## Exercise details
In the material below, how many lines contain the word "positivity"? The reply must be that number alone.

## Dataset section
....
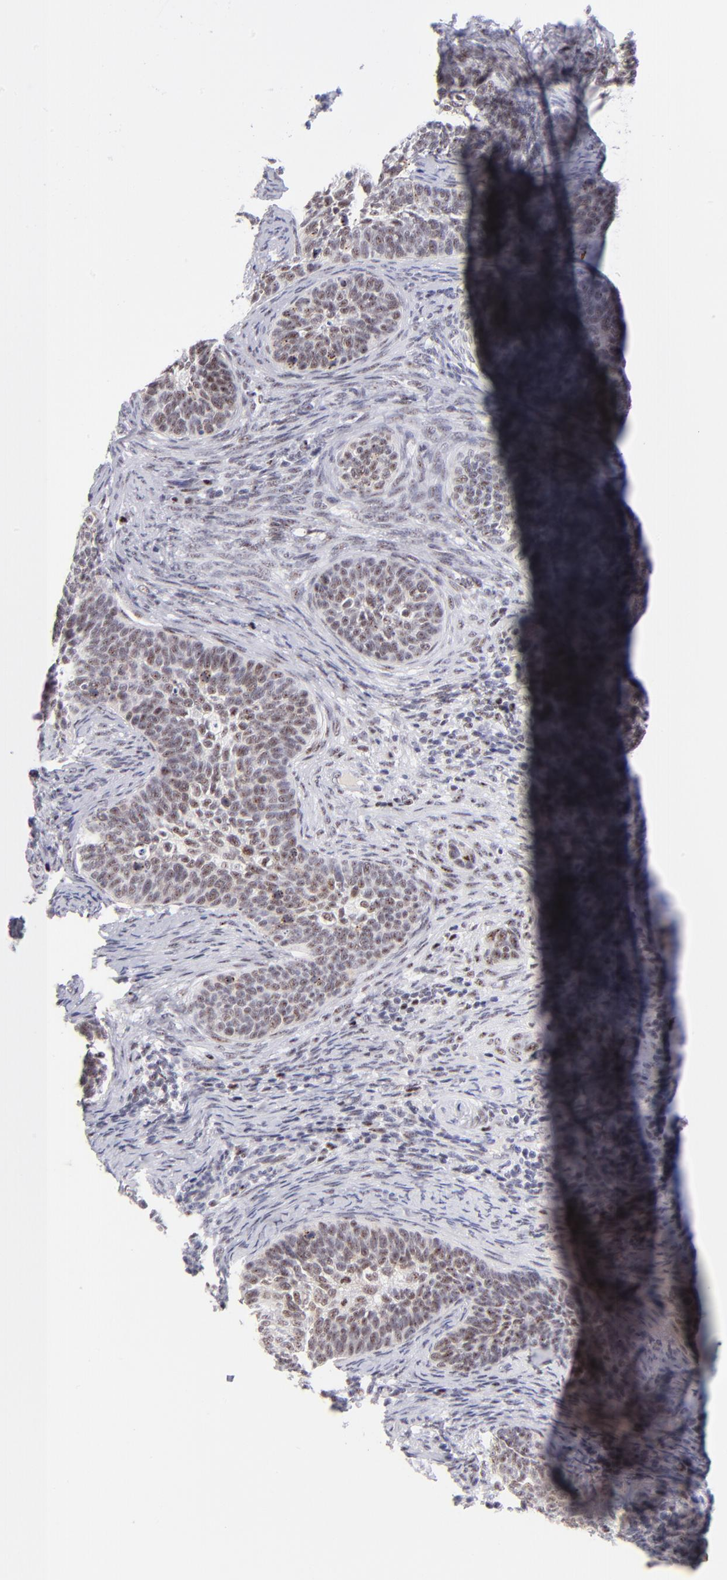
{"staining": {"intensity": "moderate", "quantity": ">75%", "location": "nuclear"}, "tissue": "cervical cancer", "cell_type": "Tumor cells", "image_type": "cancer", "snomed": [{"axis": "morphology", "description": "Squamous cell carcinoma, NOS"}, {"axis": "topography", "description": "Cervix"}], "caption": "Moderate nuclear positivity for a protein is identified in approximately >75% of tumor cells of cervical cancer using immunohistochemistry.", "gene": "CDC25C", "patient": {"sex": "female", "age": 33}}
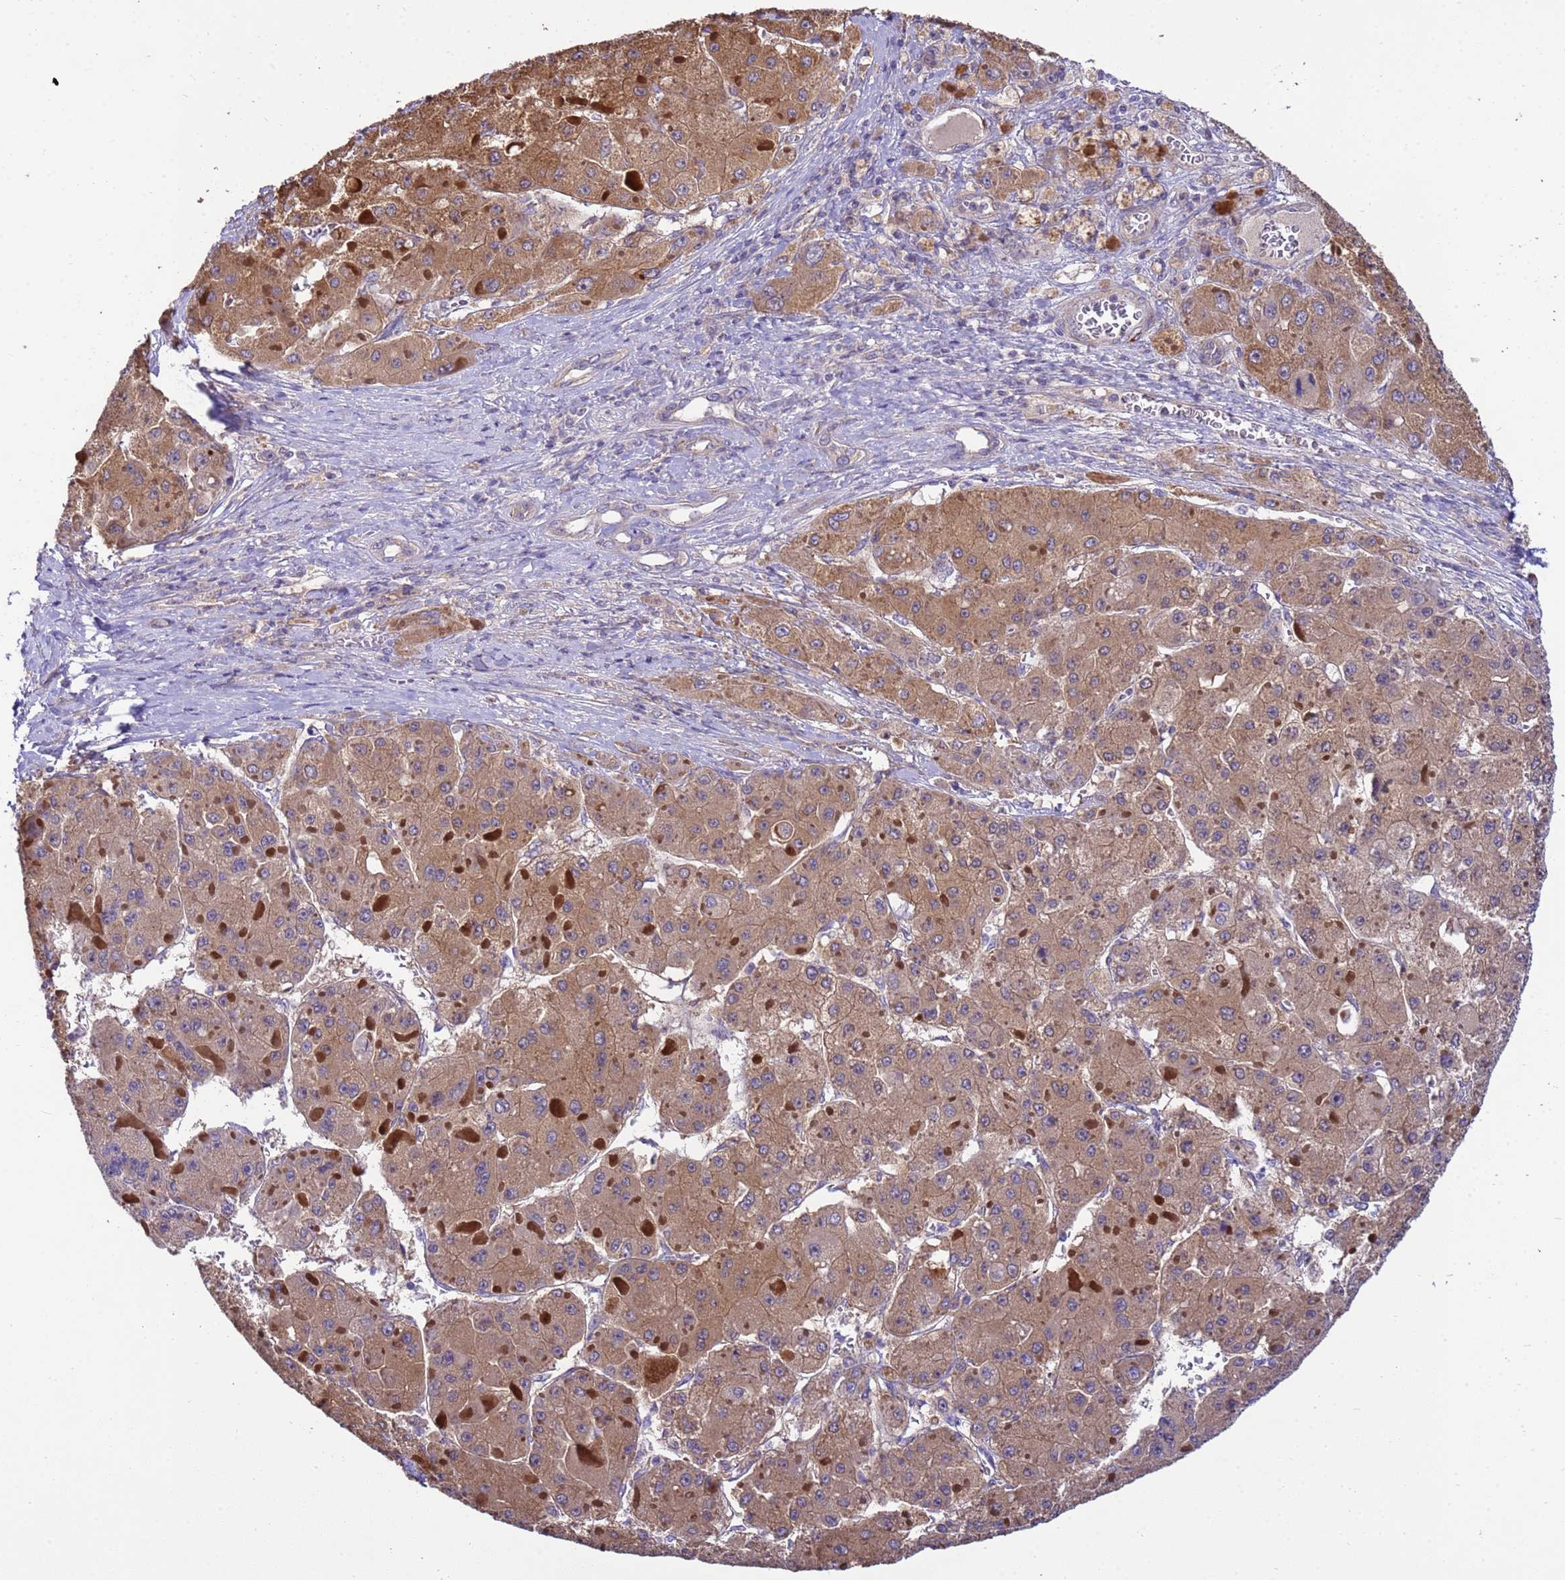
{"staining": {"intensity": "moderate", "quantity": ">75%", "location": "cytoplasmic/membranous"}, "tissue": "liver cancer", "cell_type": "Tumor cells", "image_type": "cancer", "snomed": [{"axis": "morphology", "description": "Carcinoma, Hepatocellular, NOS"}, {"axis": "topography", "description": "Liver"}], "caption": "Protein analysis of liver cancer (hepatocellular carcinoma) tissue displays moderate cytoplasmic/membranous expression in approximately >75% of tumor cells.", "gene": "PPP2CB", "patient": {"sex": "female", "age": 73}}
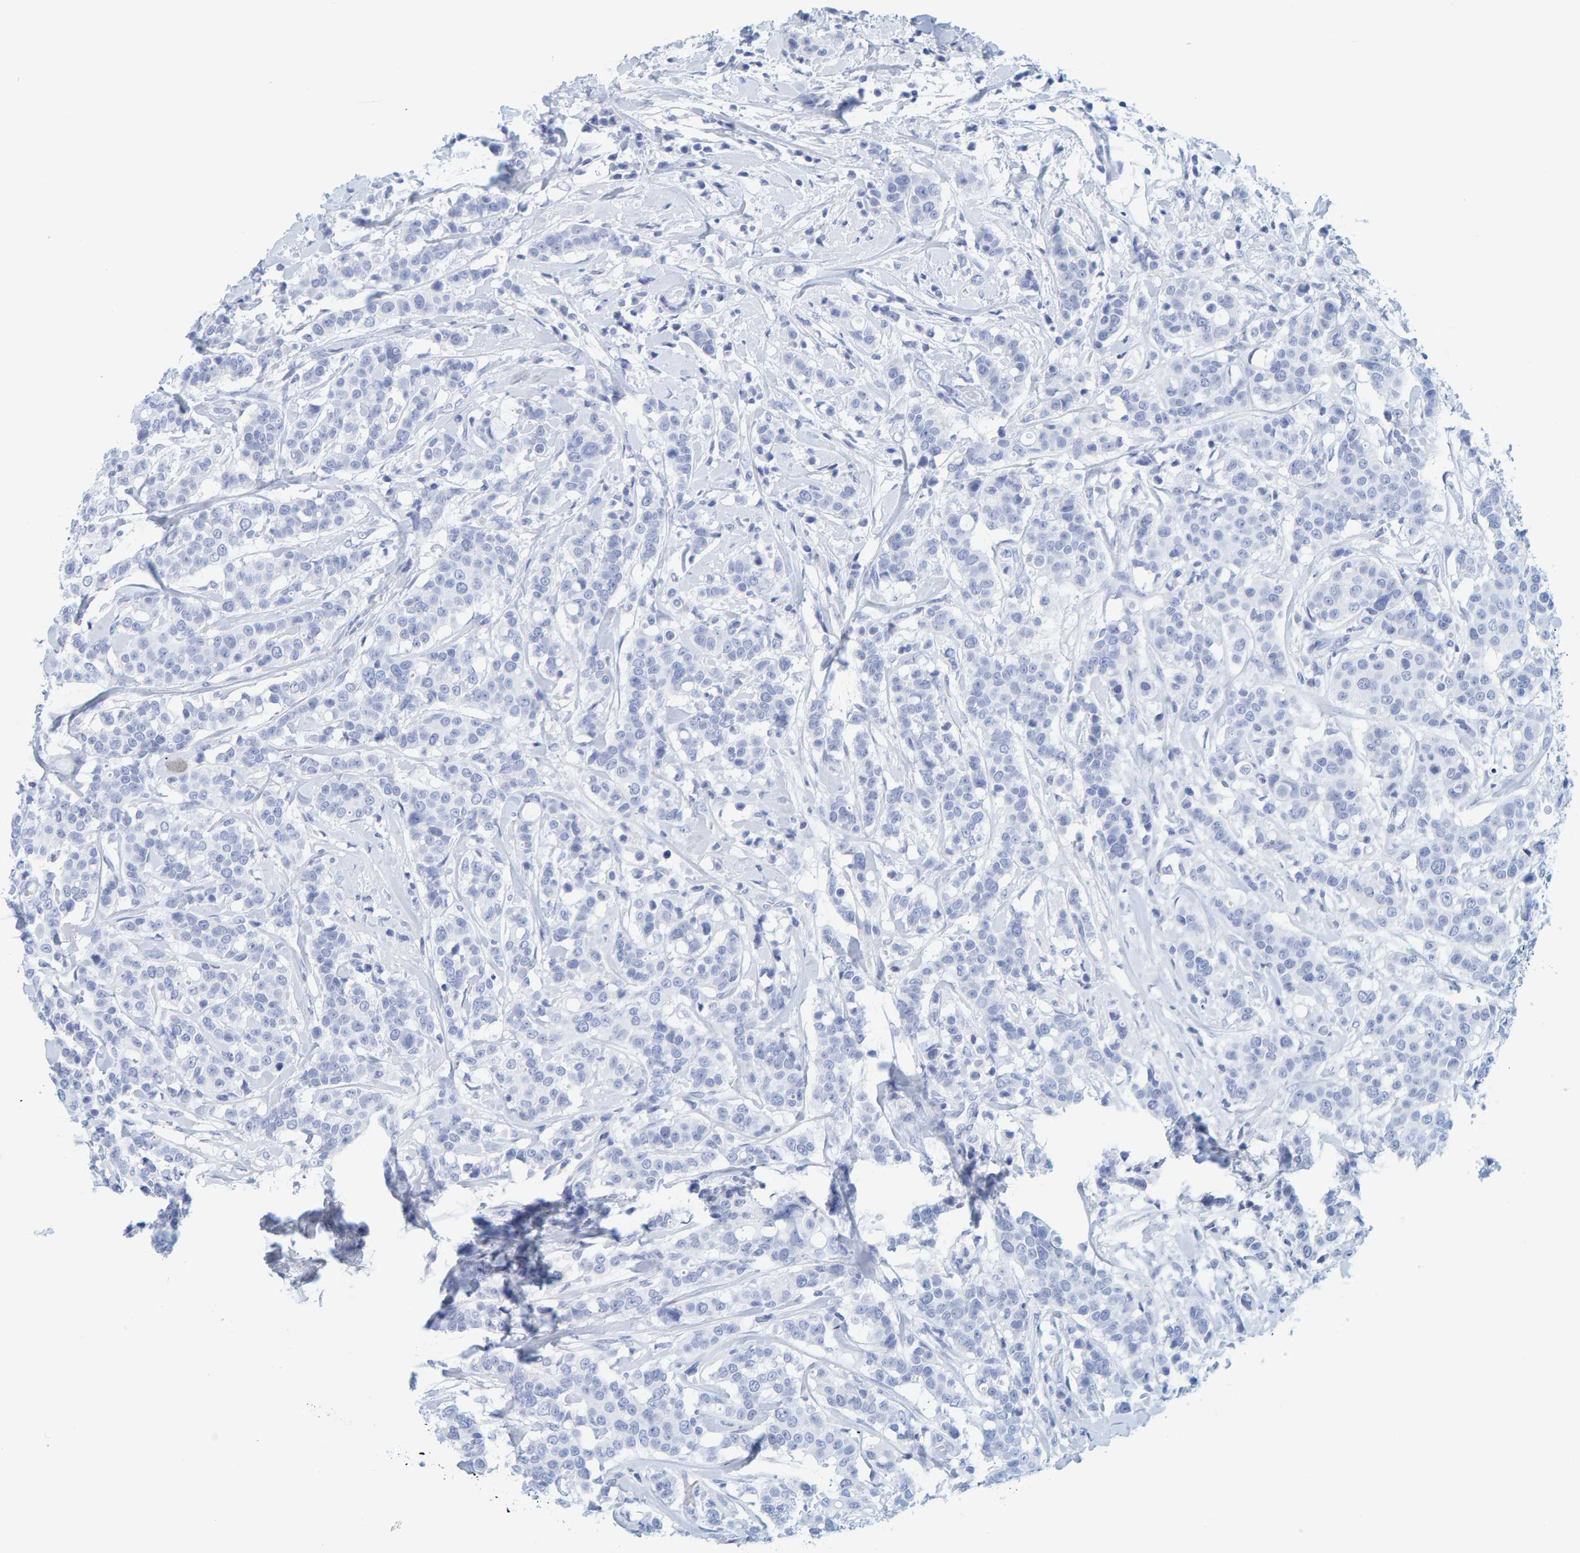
{"staining": {"intensity": "negative", "quantity": "none", "location": "none"}, "tissue": "breast cancer", "cell_type": "Tumor cells", "image_type": "cancer", "snomed": [{"axis": "morphology", "description": "Duct carcinoma"}, {"axis": "topography", "description": "Breast"}], "caption": "DAB (3,3'-diaminobenzidine) immunohistochemical staining of breast cancer reveals no significant positivity in tumor cells.", "gene": "SFTPC", "patient": {"sex": "female", "age": 27}}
....
## Result of the task
2